SOURCE EXTRACT -

^^^^

Originally aired on November 11, 1994 - In part 11 of our Civil War series, Virginia Tech history professor James Robertson provides proof that Johnny Rebs and Billy Yanks came in every size and shape and every background.

#11 – Common Soldiers: Ages and Sizes

Johnny Rebs and Billy Yanks who fought in the great Civil War came in every shape and size, and from every background.

While some regiments were composed predominantly of farmers, or clerks, or students, other units gained attention because of the different occupations of their members. For example, the 19th Virginia came from the central part of Virginia. Of its 749 original members, 302 were farmers, 80 were laborers, and 56 were machinists. Among the remainder were ten lawyers, fourteen teachers, twenty-four students, three blacksmiths, two artists, a well-digger, a dentist, a bootlegger, and four men who classified themselves as “Gentlemen”.

The typical Civil War soldier was five feet, seven inches tall. He was a white, native-born farmer, Protestant, single, and in the 18 to 29 age bracket. Yet the ages of the men of blue and gray covered a broad spectrum. Boys often marched alongside men old enough to be their fathers. Much has been written of youngsters serving as drummer boys, but older soldiers performed the same duty. David Scanlon of Pulaski County, Virginia, was a drummer boy at the age of fifty-two.

Because eighteen was the minimum age for enlistment, many underage boys were known to write the figure “18” on a slip of paper and insert it into a shoe. When asked by a recruiting officer how old they were, the lads would respond truthfully: “I’m over eighteen.”

^^^^

MATERIAL SHOWN -

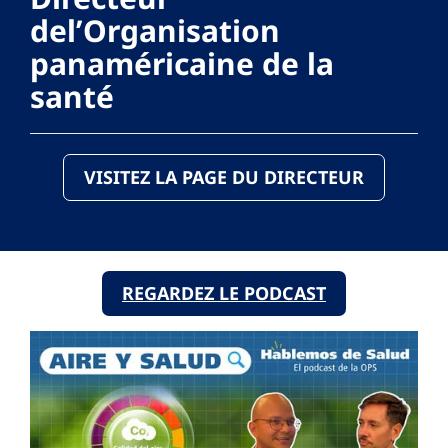
del’Organisation
panaméricaine de la
santé
VISITEZ LA PAGE DU DIRECTEUR
REGARDEZ LE PODCAST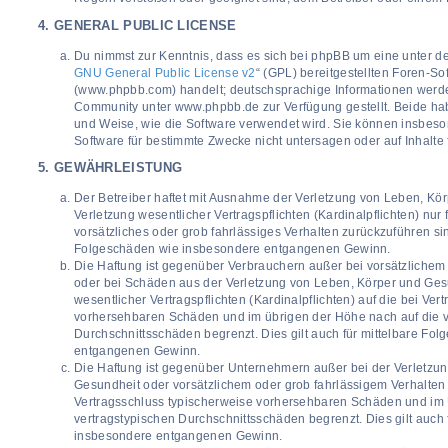
4. GENERAL PUBLIC LICENSE
Du nimmst zur Kenntnis, dass es sich bei phpBB um eine unter de
GNU General Public License v2
“ (GPL) bereitgestellten Foren-S
(www.phpbb.com) handelt; deutschsprachige Informationen werd
Community unter www.phpbb.de zur Verfügung gestellt. Beide habe
und Weise, wie die Software verwendet wird. Sie können insbes
Software für bestimmte Zwecke nicht untersagen oder auf Inhalte
5. GEWÄHRLEISTUNG
Der Betreiber haftet mit Ausnahme der Verletzung von Leben, Kö
Verletzung wesentlicher Vertragspflichten (Kardinalpflichten) nur 
vorsätzliches oder grob fahrlässiges Verhalten zurückzuführen sind
Folgeschäden wie insbesondere entgangenen Gewinn.
Die Haftung ist gegenüber Verbrauchern außer bei vorsätzlichem
oder bei Schäden aus der Verletzung von Leben, Körper und Ges
wesentlicher Vertragspflichten (Kardinalpflichten) auf die bei Ver
vorhersehbaren Schäden und im übrigen der Höhe nach auf die v
Durchschnittsschäden begrenzt. Dies gilt auch für mittelbare Fo
entgangenen Gewinn.
Die Haftung ist gegenüber Unternehmern außer bei der Verletzu
Gesundheit oder vorsätzlichem oder grob fahrlässigem Verhalten 
Vertragsschluss typischerweise vorhersehbaren Schäden und im 
vertragstypischen Durchschnittsschäden begrenzt. Dies gilt auch 
insbesondere entgangenen Gewinn.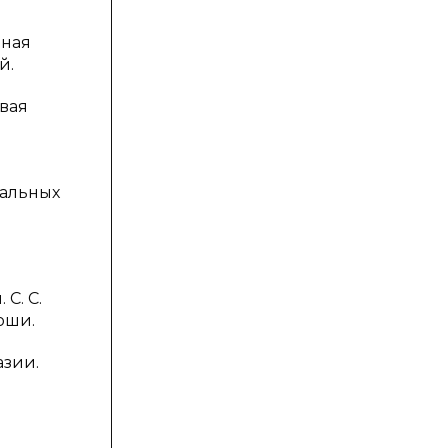
ьная
й.
ивая
уальных
С. С.
ноши.
азии.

^^^^

Continue the piece on the ages and sizes of common Civil War soldiers from where it stops.

Charles C. Hay was probably the youngest Confederate. He joined an Alabama regiment at the age of eleven. The champion “blue baby” (as such Northern youngsters were called) was Edward Black of Indianapolis. He joined an Indiana unit with his father. Edward Black was nine years old. These youngsters held their own in combat. At the battle of Shiloh, fifteen year old John Roberts of Tennessee went down twice after being hit by spent balls; he had his musket blown to pieces in his hands, but Roberts continued throughout the fighting to display what his commander called “the coolness and courage of a veteran”.

It was somewhat crowded at the other end of the age chart. Many men served in the armies while in their sixties. The oldest Confederate soldier was E. Pollard. He listed his age as sixty-two when he joined a North Carolina regiment, yet indications are strong that Pollard was over seventy. The oldest Federal – the oldest Civil War soldier – was Curtis King, a transplanted Virginian who enlisted in an Iowa home guard unity at the age of eighty. King served a few months before being discharged for general disability.

Statistics on height are so fragmentary that only skeletal conclusions can be reached. Commanders varied in stature from Confederate General James Longstreet, who was six feet, two inches tall, to Union General Philip Sheridan, little more than five feet in height. The shortest Federal soldier on record was an Ohioan who stood three feet, four inches in his stocking feet.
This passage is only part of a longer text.